First of all, I don't have one main obsession/interest throughout my life as some aspies do. I rather have many intense interests that change quite often, from few days to few months and they kind of come and go several times, like rotating of interests. Sometimes, if the interest has potential to make money out of eventually, then I've managed to keep that interest for several years (for example music), but it seems to me now that it can't go on forever. Eventually, the "forced" interest becomes more like torture and then I need to quit.
Right now I'm at this point (and I've been there before), where my previous interest has disappeared but unlike most times, a new one hasn't replaced that.

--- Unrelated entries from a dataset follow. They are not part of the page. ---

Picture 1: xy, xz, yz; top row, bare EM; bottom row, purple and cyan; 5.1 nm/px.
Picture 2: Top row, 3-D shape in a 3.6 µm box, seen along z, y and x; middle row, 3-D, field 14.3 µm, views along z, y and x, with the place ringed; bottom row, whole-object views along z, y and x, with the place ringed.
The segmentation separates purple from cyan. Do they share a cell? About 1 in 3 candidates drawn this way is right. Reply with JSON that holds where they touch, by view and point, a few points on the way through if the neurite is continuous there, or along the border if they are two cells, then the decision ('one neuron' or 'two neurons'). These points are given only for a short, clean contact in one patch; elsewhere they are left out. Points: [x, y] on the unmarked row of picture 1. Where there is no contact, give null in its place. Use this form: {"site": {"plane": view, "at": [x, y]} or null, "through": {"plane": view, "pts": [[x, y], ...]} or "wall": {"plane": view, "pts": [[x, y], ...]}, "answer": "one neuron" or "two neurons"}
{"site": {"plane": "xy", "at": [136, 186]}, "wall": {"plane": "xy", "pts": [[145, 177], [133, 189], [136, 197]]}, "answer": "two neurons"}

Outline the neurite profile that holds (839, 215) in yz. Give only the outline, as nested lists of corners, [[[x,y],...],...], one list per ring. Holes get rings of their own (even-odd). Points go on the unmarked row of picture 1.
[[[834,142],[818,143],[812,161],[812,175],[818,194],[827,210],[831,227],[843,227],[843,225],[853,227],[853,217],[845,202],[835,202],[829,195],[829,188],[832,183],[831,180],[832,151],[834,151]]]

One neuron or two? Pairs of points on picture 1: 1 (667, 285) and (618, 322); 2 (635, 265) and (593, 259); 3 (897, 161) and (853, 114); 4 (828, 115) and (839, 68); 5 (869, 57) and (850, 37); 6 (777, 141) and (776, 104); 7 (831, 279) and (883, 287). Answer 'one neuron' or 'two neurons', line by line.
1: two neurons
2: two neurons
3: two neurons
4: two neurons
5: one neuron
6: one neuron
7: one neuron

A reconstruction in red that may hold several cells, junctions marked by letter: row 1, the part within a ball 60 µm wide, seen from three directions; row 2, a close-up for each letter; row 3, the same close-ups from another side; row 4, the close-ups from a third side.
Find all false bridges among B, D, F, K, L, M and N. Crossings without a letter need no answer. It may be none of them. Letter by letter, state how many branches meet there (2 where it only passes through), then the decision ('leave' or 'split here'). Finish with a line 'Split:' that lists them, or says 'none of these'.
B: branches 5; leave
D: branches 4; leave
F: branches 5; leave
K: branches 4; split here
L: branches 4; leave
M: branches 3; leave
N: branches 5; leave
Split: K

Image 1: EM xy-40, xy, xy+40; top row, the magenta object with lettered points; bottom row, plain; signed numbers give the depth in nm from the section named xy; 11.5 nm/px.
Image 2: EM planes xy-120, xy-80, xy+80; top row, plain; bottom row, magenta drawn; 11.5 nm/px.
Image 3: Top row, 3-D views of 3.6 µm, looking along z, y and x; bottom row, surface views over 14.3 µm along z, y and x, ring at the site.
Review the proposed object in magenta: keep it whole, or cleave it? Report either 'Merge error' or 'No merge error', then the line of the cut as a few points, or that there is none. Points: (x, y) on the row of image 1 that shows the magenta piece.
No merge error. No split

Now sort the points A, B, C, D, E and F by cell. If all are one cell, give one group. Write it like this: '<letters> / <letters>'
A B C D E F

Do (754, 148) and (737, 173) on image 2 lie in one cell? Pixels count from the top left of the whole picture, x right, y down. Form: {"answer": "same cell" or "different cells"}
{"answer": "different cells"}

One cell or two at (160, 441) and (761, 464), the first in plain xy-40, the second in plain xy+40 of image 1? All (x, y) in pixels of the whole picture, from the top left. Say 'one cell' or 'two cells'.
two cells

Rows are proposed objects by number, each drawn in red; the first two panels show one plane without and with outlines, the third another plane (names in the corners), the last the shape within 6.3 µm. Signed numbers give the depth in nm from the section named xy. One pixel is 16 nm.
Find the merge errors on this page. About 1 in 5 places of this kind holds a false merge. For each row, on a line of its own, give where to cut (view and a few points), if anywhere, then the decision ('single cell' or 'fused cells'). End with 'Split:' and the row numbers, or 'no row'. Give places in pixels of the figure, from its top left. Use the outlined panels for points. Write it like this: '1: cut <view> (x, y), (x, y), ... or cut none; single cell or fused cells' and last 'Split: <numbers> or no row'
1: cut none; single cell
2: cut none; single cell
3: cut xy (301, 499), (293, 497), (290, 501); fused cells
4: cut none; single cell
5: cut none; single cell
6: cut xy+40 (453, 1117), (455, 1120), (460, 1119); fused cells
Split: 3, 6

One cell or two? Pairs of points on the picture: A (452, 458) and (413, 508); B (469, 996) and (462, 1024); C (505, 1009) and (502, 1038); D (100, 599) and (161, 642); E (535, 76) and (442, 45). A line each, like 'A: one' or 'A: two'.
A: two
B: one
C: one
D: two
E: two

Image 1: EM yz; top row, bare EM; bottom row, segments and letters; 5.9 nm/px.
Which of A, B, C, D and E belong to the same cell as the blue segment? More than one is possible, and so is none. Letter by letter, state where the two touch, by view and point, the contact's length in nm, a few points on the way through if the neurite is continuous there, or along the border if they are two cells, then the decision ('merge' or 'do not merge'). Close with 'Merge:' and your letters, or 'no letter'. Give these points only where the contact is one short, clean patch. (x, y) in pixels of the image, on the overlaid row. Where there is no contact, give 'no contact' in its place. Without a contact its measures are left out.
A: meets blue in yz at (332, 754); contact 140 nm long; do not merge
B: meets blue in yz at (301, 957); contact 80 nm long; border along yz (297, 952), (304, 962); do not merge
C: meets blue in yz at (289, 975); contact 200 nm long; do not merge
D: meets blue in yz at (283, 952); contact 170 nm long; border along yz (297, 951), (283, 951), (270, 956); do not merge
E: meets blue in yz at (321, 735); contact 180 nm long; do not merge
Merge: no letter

I've been trying this "fake it til u make it" approach, where I take a potentially interesting subject and try to research that, but I don't feel about it like I feel about the real interesting subjects. I feel literally bored to death but I have no interest in anything.

tl;dr - Have you ever been literally bored to death, but don't feel like doing anything? Like none of your previous areas of interests appeal to you anymore? How would you deal with that?

Me too. I don’t have one specific interest or obsession. I will usually get over interested in something for a period of time then get bored of it. My therapist categorized that as a part of my ADHD, because it’s a consistent pattern.

As far as activities I don’t really know what I enjoy doing, more what I have to do and don’t mind doing.